‘Unite the Right’ protesters arrive in DC, a march under police escort to the middle of counterprotests



White nationalist marchers arrive in Washington, DC

Police work to keep ‘Unite the Right’ protesters and counter-protesters separated; Peter Doocy reports.

The tension was building on a Sunday afternoon in Washington, D. C., as a group of extreme right-wing demonstrators gathered for the so-called “Unite the Right II” march to the White House and were met by dozens of law enforcement officials and hundreds of counterprotesters.

The white nationalist rally participants — a few dozen in all, according to some estimates — are collected in a metro station in northern Virginia and traveled to the capital of the country via the train for the land in Foggy Bottom near the George Washington University campus. Police officers cleared a way through the counterprotesters for the group to march through on their way to Lafayette Park outside the White House. The extreme right-wing rallygoers marched in the middle of the street, surrounded by a member of the police, while the counter-protesters interrupted them from the sidewalks on both sides.

When the group arrived at Lafayette Park, another large crowd greeted them with boos, cries of “shame”, and chants of “Nazis go home” and “you’re not welcome here.”

There were no immediate reports of arrests or injury. A few confrontations between protesters and counterprotesters were defused by the police.

‘Unite the Right’ organiser Jason Kessler.

(Copyright 2018 The Associated Press. All rights reserved.)

“Unite the Right” organizer Jason Kessler said he expects that 100 to 400 people to participate in the Lafayette Park event. However, their number was much less than that.

A number of leading figures in the U.S. white nationalist movement said that they would not attend or supporters are encouraged to stay away.

The National Park Service also permits for events organized by DC United Against Hate, New York, Black Lives Matter and other groups. Government and police officials in Washington have expressed confidence in the city can manage the events without violence; the mayor and the police have promised a massive security mobilization to keep protesters and counterprotesters from each other.

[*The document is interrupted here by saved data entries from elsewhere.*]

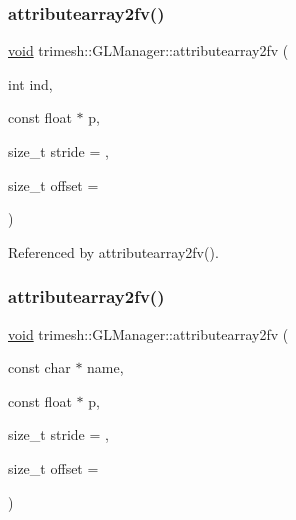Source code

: \subsubsection{\texorpdfstring{attributearray2fv()}{attributearray2fv()}\hspace{0.1cm}{\footnotesize\ttfamily [1/6]}}
{\footnotesize\ttfamily \hyperlink{namespacetrimesh_a784ddfd979e1c579bda795a8edfc3f43}{void} trimesh\+::\+G\+L\+Manager\+::attributearray2fv (\begin{DoxyParamCaption}\item[{int}]{ind,  }\item[{const float $\ast$}]{p,  }\item[{size\+\_\+t}]{stride = {},  }\item[{size\+\_\+t}]{offset = {} }\end{DoxyParamCaption})\hspace{0.3cm}{\ttfamily [inline]}}



Referenced by attributearray2fv().

\mbox{\label{classtrimesh_1_1GLManager_a08b8a9cb14528ea00466259eb84e0595}} 
\subsubsection{\texorpdfstring{attributearray2fv()}{attributearray2fv()}\hspace{0.1cm}{\footnotesize\ttfamily [2/6]}}
{\footnotesize\ttfamily \hyperlink{namespacetrimesh_a784ddfd979e1c579bda795a8edfc3f43}{void} trimesh\+::\+G\+L\+Manager\+::attributearray2fv (\begin{DoxyParamCaption}\item[{const char $\ast$}]{name,  }\item[{const float $\ast$}]{p,  }\item[{size\+\_\+t}]{stride = {},  }\item[{size\+\_\+t}]{offset = {} }\end{DoxyParamCaption})\hspace{0.3cm}{\ttfamily [inline]}}

\mbox{\label{classtrimesh_1_1GLManager_ab9f9aa4baa8e7a746b04082132a26a50}} 
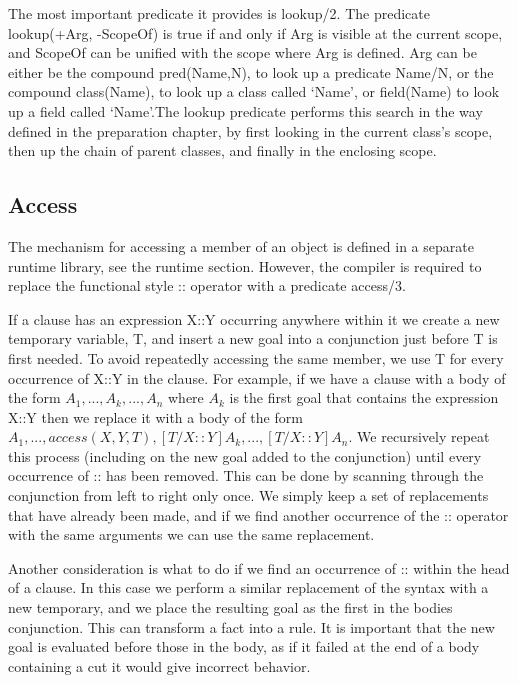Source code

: \documentclass[12pt,a4paper,twoside,openright]{report}
\begin{document}
\bigskip

The most important predicate it provides is lookup/2. The predicate lookup(+Arg, -ScopeOf) is true if and only if Arg is visible at the current scope, and ScopeOf can be unified with the scope where Arg is defined. Arg can be either be the compound pred(Name,N), to look up a predicate Name/N, or the compound class(Name), to look up a class called `Name', or field(Name) to look up a field called `Name'.The lookup predicate performs this search in the way defined in the preparation chapter, by first looking in the current class's scope, then up the chain of parent classes, and finally in the enclosing scope.

\subsection{Access}

The mechanism for accessing a member of an object is defined in a separate runtime library, see the runtime section. However, the compiler is required to replace the functional style :: operator with a predicate access/3. 

\bigskip

If a clause has an expression X::Y occurring anywhere within it we create a new temporary variable, T, and insert a new goal into a conjunction just before T is first needed. To avoid repeatedly accessing the same member, we use T for every occurrence of X::Y in the clause. For example, if we have a clause with a body of the form $A_1, ..., A_k, ..., A_n$ where $A_k$ is the first goal that contains the expression X::Y then we replace it with a body of the form $A_1, ..., access(X, Y, T), [T/X::Y]A_k, ..., [T/X::Y]A_n$. We recursively repeat this process (including on the new goal added to the conjunction) until every occurrence of :: has been removed. This can be done by scanning through the conjunction from left to right only once. We simply keep a set of  replacements that have already been made, and if we find another occurrence of the :: operator with the same arguments we can use the same replacement.

\bigskip

Another consideration is what to do if we find an occurrence of :: within the head of a clause. In this case we perform a similar replacement of the syntax with a new temporary, and we place the resulting goal as the first in the bodies conjunction. This can transform a fact into a rule. It is important that the new goal is evaluated before those in the body, as if it failed at the end of a body containing a cut it would give incorrect behavior.
\end{document}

Counterprotesters rallied in Freedom Plaza on Pennsylvania Avenue in Washington, D. C. Sunday.

(Copyright 2018 The Associated Press. All rights reserved.)

Mid-afternoon, more than 1,000 people gathered in Freedom Plaza, near the White House, to oppose Kessler’s demonstration. The counterprotesters scheduled for march to Lafayette Square just before the arrival of the white nationalists.

Makia Green, which stands for the Washington branch of Black Lives Matter, told Sunday’s crowd: “We know from experience that ignoring of white nationalism does not work.”

Earlier this month, Facebook shocked and angry counterprotest organizers as it disabled their Washington event page, said he and others were created by “bad actors” who abuse the social media platform. The company said at the time that the page can be linked to an account created by the Russian Internet research agency — a so-called troll farm that has discord been sown in the US — but counterprotesters said that it was an authentic event, they have worked hard to organize.

Sunday is one year after the original “Unite the Right” rally in Charlottesville, when hundreds of white nationalists including neo-Nazis and the Ku Klux Klan members descended on Charlottesville part to protest the city’s decision to remove a monument Linked Gene. Robert E. Lee to a park.

Violent fighting broke out between participants and counterprotesters in 2017. Authorities eventually forced the crowd to disperse, but a car later walk into the crowd of peaceful counterprotesters, killing the 32-year-old Heather Heyer, and injured dozens more. A state police helicopter later crashed, killing two troopers.

This weekend was much quieter in Charlottesville. On Sunday morning, a crowd of more than 200 people gathered in a park to protest against racism and do not forget Heyer. The group sang songs, and the speakers addressed the crowd.

On the Saturday night of the University of Virginia, students and other activists recently confronted the police about the heavy security presence at a rally. They unfurled a banner reading, “Last year they came w/ torches. This year they come w/ badges, ” and chanted, “Why are you in riot gear? We don’t see no riot here.” More than 200 marched to a different part of the campus, where many shouted at a line of officers.

This is a developing story; check back for more updates.

Fox News’ Peter Doocy and Sarah Tobiankski and The Associated Press contributed to this report.